* Problem details: Locate each line in the entries below that contains the word "счет", and copy those lines in the order they appear.

* Information shown:
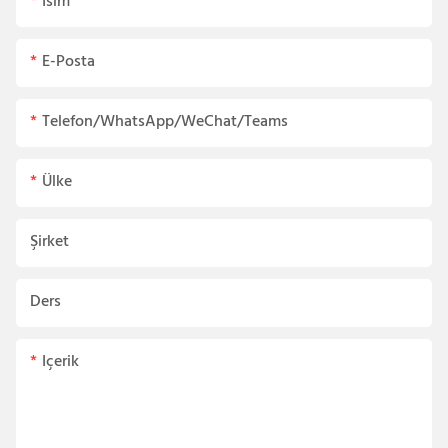
Isim
E-Posta
Telefon/WhatsApp/WeChat/Teams
Ülke
Şirket
Ders
Içerik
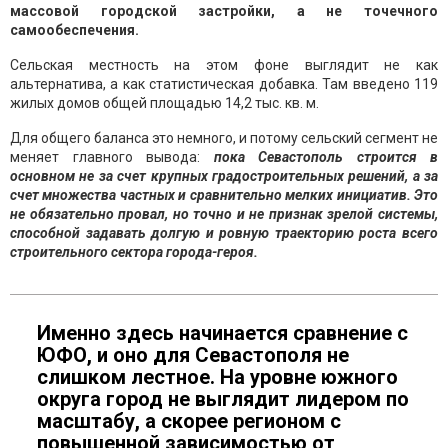
массовой городской застройки, а не точечного
самообеспечения.
Сельская местность на этом фоне выглядит не как
альтернатива, а как статистическая добавка. Там введено 119
жилых домов общей площадью 14,2 тыс. кв. м.
Для общего баланса это немного, и потому сельский сегмент не
меняет главного вывода:
пока Севастополь строится в
основном не за счет крупных градостроительных решений, а за
счет множества частных и сравнительно мелких инициатив. Это
не обязательно провал, но точно и не признак зрелой системы,
способной задавать долгую и ровную траекторию роста всего
строительного сектора города-героя.
Именно здесь начинается сравнение с
ЮФО, и оно для Севастополя не
слишком лестное. На уровне южного
округа город не выглядит лидером по
масштабу, а скорее регионом с
повышенной зависимостью от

* Solution below:
основном не за счет крупных градостроительных решений, а за
счет множества частных и сравнительно мелких инициатив. Это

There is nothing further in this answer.